Reelz’ description of the episode on their website reads, “Often relying on alcohol and other substances to maintain his creativity, Eddie would spend many years in and out of rehab. He was a workaholic, often pushing his body to the limits in order to perform while secretly battling illness. Eddie died at the age of 65 from cancer.
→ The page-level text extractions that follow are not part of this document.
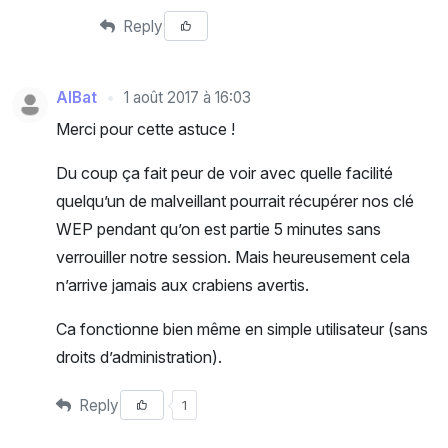
Reply
AlBat
1 août 2017 à 16:03
Merci pour cette astuce !
Du coup ça fait peur de voir avec quelle facilité
quelqu’un de malveillant pourrait récupérer nos clé
WEP pendant qu’on est partie 5 minutes sans
verrouiller notre session. Mais heureusement cela
n’arrive jamais aux crabiens avertis.
Ca fonctionne bien même en simple utilisateur (sans
droits d’administration).
Reply
1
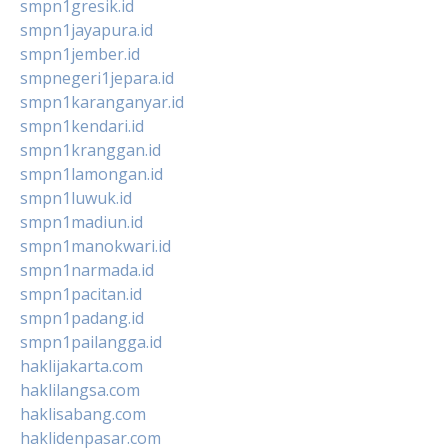
smpn1gresik.id
smpn1jayapura.id
smpn1jember.id
smpnegeri1jepara.id
smpn1karanganyar.id
smpn1kendari.id
smpn1kranggan.id
smpn1lamongan.id
smpn1luwuk.id
smpn1madiun.id
smpn1manokwari.id
smpn1narmada.id
smpn1pacitan.id
smpn1padang.id
smpn1pailangga.id
haklijakarta.com
haklilangsa.com
haklisabang.com
haklidenpasar.com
But if caught early, Eddie’s disease had reasonable survival rates,” before going on to imply that show host Dr Michael Hunter would look into Van Halen’s previously documented drug abuse as part of the reason for his passing.

A copy of EVH’s death certificate obtained by TMZ following his passing in 2020 revealed the immediate cause of death was a cerebrovascular accident – or a stroke. He had also been suffering a variety of underlying conditions: lung cancer, pneumonia and myelodysplastic syndrome, a bone marrow disease.

Several weeks after Van Halen’s death, Wolfgang opened up about his father’s health struggles. He revealed that Van Halen was diagnosed with stage IV lung cancer and a brain tumour in 2017. At the time, doctors had told him he had six weeks to live.

Wolfgang recently spoke about how he navigates the expectations created by his father’s legacy, saying, “I’m very blessed to have the opportunities that I’m able to just because of my last name. I really don’t think that the last name keeps those doors open for you. If you don’t have the goods to back it up you’re not going to be there for long. So I guess if I disappear in the next year I didn’t have it.”